In a perverse twist Bruce Conner’s MONGOLOID is unavailable on YouTube, due to a copyright infringement notice. Did the estate of Conner submit an objection? It never ceases to amaze me how precious stake-holders can be with found-footage work, to the point of placing their own copyright symbol on the tail of a video. Ashes to ashes. Dust to dust. It comes from the unsolicited pile of visual culture around us, it goes back to it, given a spin by the consumer/producer. Value-added organic compost in the electrified slurry of appearances, images and signs.
R.I.P. BRUCE CONNER
DEVO play Australia and Japan in July and August – sing along with MONGOLOID very loud.
https://youtube.com/watch?v=ZWmf7r_37eA
two audiovisual works caught my eye:
A short documentary by SINA KHANI, an Iranian-born German living in Amsterdam. First he exalts the power of cinema and television, then releases air captured from a Mosque into a Church in a sequence titled EXHALAL, finds a field to recreate a scene from THE SOUND OF MUSIC, meditates on the power of cinematography and celebrates the day’s shooting with a KEBAB and a COFFEE. He is a very comfortable comic performer, openly asking the cameraman if he is overacting or not. The video was installed on a flimsy table next to a plastic DONER KEBAB takeaway sign. A very free and activated use of sound. Interuptions and cuts. Non-diegetic sound and crash endings.

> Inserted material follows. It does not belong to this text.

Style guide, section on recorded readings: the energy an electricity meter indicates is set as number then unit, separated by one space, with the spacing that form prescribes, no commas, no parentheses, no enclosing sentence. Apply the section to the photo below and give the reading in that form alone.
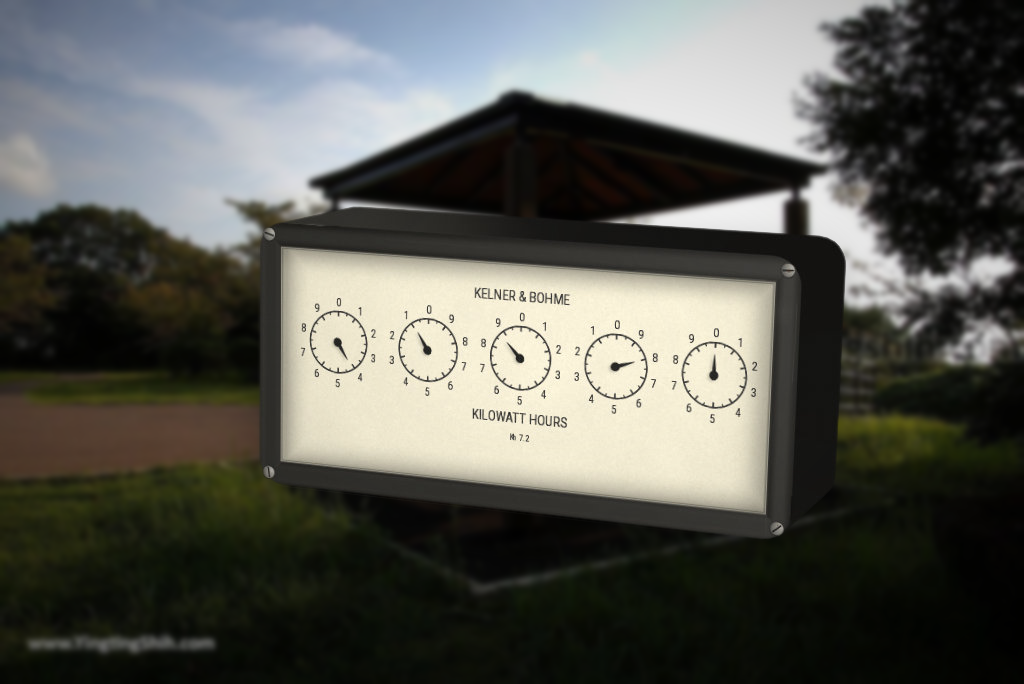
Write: 40880 kWh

A song by Mr. Khani “Let’s not hate the Americans”
May 28, Rode Bioscoop Amsterdam
Danish photographer EVA MARIE RODBRO‘s video ‘FUCK YOU KISS ME’ presents the lives of a group of teenagers living in a snowed-in, northern community, it could be LAPPLAND or ICELAND or NORWAY, i dont know. Black and white DV footage that is about to fracture with iced-out beauty and banality. A scandanavian KIDS with no Harmony K in sight. Mundane activities documented in cabins. Kids trying out new crunk dance moves. Slicing open a polar bear’s chest cavity. Slam dunks on a snow covered court. An observational doco with minimal dialogue, superbly controlled timing and a whole SLAB of atmosphere. i need to see her next work in a cinema not on a stool.